第4章 手術
「いいの?」
「あぁ……まぁ、正直、最初戻ってきた時は決めかねてた」
「……」
そうだよね。あんな物騒な世の中に戻る理由なんて、早々ないよね。
だけど……
「信玄様が俺の事も、もちろんきょうこさんの事も信用して待っていてくれて……
こっちに来てからだってそうだ。俺たちの事を心から信用してるから、不安も泣き言一つも言わないんだ。
まぁ、戦国時代に戻れば、俺の主君は謙信様なんだけどね。今回の事、謙信様だったとしても、きっと同じだ。あんな立派な人達と生涯を過ごせるなんて、きっともうないよ。
おっと、幸村もだな。あいつとは、ずっ友だから」
「うん……そうだね……」
一気に捲し立てて珍しく饒舌になった佐助君に、彼の本気を感じて……言葉が出なかった。

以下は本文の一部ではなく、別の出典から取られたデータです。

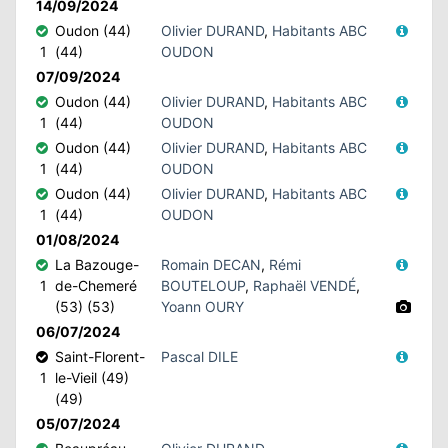
14/09/2024
Oudon (44)
Olivier DURAND
,
Habitants ABC
1
(44)
OUDON
07/09/2024
Oudon (44)
Olivier DURAND
,
Habitants ABC
1
(44)
OUDON
Oudon (44)
Olivier DURAND
,
Habitants ABC
1
(44)
OUDON
Oudon (44)
Olivier DURAND
,
Habitants ABC
1
(44)
OUDON
01/08/2024
La Bazouge-
Romain DECAN
,
Rémi
1
de-Chemeré
BOUTELOUP
,
Raphaël VENDÉ
,
(53) (53)
Yoann OURY
06/07/2024
Saint-Florent-
Pascal DILE
1
le-Vieil (49)
(49)
05/07/2024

「きょうこさん……泣きながら笑うのは止めてくれないか?」
佐助君の手が、頬に伸びてきた。
「あれ?ごめん、なんだか嬉しくて」
そして、私の頬に伝った涙を、そっと拭ってくれた。
「こんな場面を見られたら、俺が信玄様に叱られてしまう」
「ふふ……」
「戻っても研究は続けようと思っている」
「出来るの?」
「あぁ。もちろんだ。それに……後継者も、、、」
後継者?
私が首を傾げていると
「まぁ、そのうち説明するよ。きっと君たちにも喜んで貰える結果になるはずだ」
「うん。楽しみに待ってるね」
佐助君はハッキリとした事以外、あまり口にしたくないみたいで、私はその時を待つことにした。